- Lesetext:
Plötzlich sind Teebeutel, die was auf sich halten, pyramidenförmig.

Auf dem urgemütlichen Fernsehkanal sah ich einen im Krebskrankenchemosaal, der einer Mitkranken Haschkekse anbot. Außerdem beim Rumgucken den greisen, dennoch flotten und immer noch selbstverliebten Wolf Biermann aufstrahlen, als er von seinem Geburtstagskonzert sprach, das er an seinem 80. bei den DDR-Jazzern und mit denen halten will.

Zwischendrin zwei, drei Gedichte mit traurigstem Novembertimbre ausgesucht für die nächste Heulstunde oder den Melancholieanfall par excellence, der eventuell doch nicht kommt.

- Datensatz:
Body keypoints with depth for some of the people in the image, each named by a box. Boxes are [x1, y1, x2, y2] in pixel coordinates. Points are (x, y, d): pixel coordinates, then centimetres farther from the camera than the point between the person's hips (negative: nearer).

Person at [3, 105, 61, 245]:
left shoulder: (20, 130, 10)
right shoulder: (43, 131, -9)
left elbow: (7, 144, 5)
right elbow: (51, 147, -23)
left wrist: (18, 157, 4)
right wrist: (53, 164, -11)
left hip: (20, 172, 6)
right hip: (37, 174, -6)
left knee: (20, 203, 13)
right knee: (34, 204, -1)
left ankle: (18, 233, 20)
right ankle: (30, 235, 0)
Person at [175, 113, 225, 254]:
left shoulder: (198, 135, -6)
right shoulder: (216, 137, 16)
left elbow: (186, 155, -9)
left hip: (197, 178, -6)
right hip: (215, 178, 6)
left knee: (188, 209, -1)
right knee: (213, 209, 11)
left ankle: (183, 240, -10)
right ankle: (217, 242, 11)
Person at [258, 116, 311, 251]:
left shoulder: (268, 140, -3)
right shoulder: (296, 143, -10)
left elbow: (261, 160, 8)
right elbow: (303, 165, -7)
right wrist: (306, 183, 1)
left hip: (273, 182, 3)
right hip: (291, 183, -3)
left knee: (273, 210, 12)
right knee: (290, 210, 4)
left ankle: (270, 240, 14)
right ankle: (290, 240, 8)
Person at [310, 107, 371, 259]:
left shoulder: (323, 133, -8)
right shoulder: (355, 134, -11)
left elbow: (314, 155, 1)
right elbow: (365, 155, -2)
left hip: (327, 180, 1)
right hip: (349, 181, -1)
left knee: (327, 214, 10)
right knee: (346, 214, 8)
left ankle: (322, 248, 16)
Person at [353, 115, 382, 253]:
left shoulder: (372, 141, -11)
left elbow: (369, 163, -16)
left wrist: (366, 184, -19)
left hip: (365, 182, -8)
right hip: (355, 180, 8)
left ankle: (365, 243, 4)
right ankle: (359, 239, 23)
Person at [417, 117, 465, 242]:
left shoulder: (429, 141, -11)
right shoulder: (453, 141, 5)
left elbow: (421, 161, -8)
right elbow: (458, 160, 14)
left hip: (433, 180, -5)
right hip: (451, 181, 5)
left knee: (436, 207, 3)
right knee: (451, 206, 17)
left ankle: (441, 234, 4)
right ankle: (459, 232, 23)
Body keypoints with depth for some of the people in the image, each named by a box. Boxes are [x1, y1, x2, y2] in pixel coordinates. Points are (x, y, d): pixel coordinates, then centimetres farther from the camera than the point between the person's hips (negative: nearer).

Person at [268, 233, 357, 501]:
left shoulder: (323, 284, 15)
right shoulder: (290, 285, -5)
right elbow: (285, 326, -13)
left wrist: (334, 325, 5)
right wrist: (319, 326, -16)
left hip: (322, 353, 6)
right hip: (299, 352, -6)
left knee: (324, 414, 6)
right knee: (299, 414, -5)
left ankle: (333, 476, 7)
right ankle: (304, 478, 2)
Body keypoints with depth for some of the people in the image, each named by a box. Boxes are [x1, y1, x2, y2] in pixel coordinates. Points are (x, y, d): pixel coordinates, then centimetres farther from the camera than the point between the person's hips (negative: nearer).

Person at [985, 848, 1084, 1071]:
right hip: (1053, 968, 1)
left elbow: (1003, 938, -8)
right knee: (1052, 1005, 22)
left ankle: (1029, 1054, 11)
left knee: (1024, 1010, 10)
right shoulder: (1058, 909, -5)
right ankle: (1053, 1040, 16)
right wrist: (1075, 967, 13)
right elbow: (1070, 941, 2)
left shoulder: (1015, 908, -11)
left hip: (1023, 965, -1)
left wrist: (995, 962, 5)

- Aufgabe 1:
Beantworte diese Fragen zum Lesetext:
(a) Welche Form haben Teebeutel, die etwas auf sich halten?
(b) Was bot jemand im Krebskrankenchemosaal einer Mitkranken an?
(c) Mit wem will Wolf Biermann sein Konzert zum 80. Geburtstag halten?
- Aufgabe 2:
Führe den Lesetext über die Fernsehabende und die Novembergedichte nach seinem letzten Satz weiter.

- Lösung 1:
(a) Sie sind pyramidenförmig.
(b) Haschkekse.
(c) Mit den DDR-Jazzern.

- Lösung 2:
Der Enkel will wissen, was das für ein Ding sei am Waschbeckenrand. Ach ja, mein großer Kamm mit nur noch vier Zacken, und das da? Das ist die Creme für gegen raue Hautstellen am Ellenbogen außen und an den Kaufingerchen. Kaum guckt er hin, wenn ich im Garten pinkle, fragt nur, ob das Wasser sei für die Wiese. Den verwundert aber auch gar nichts. Mit qualvoll verzogenem Kleinmund berichtet er, dass sein Holzparkhausfahrstuhl kaputt sei, das Hochziehfädchen gerissen. Zu manchen Dingen sagt er „Bäh“ – das Geschmäckle entwickelt sich.

Ob für manche Menschen die Orte, wo sie grad sind, Heimat werden oder lediglich eine Haltestelle sind wie von Bus oder Straßenbahn, wird sich noch rausstellen. Ich fühle mich beim Reisen davon bedroht, dass ich so schnell Orte ins Herz schließe, für immer dort bleiben will. Und sei es nur ein feiner Englischer Garten in Porto, wo kleine Hähne auf die Tische springen dürfen. Oder dieser Soldatenfriedhof im gleißenden Sonnenlicht gegenüber von Karthago/Tunis mit Blick über die Meeresbucht.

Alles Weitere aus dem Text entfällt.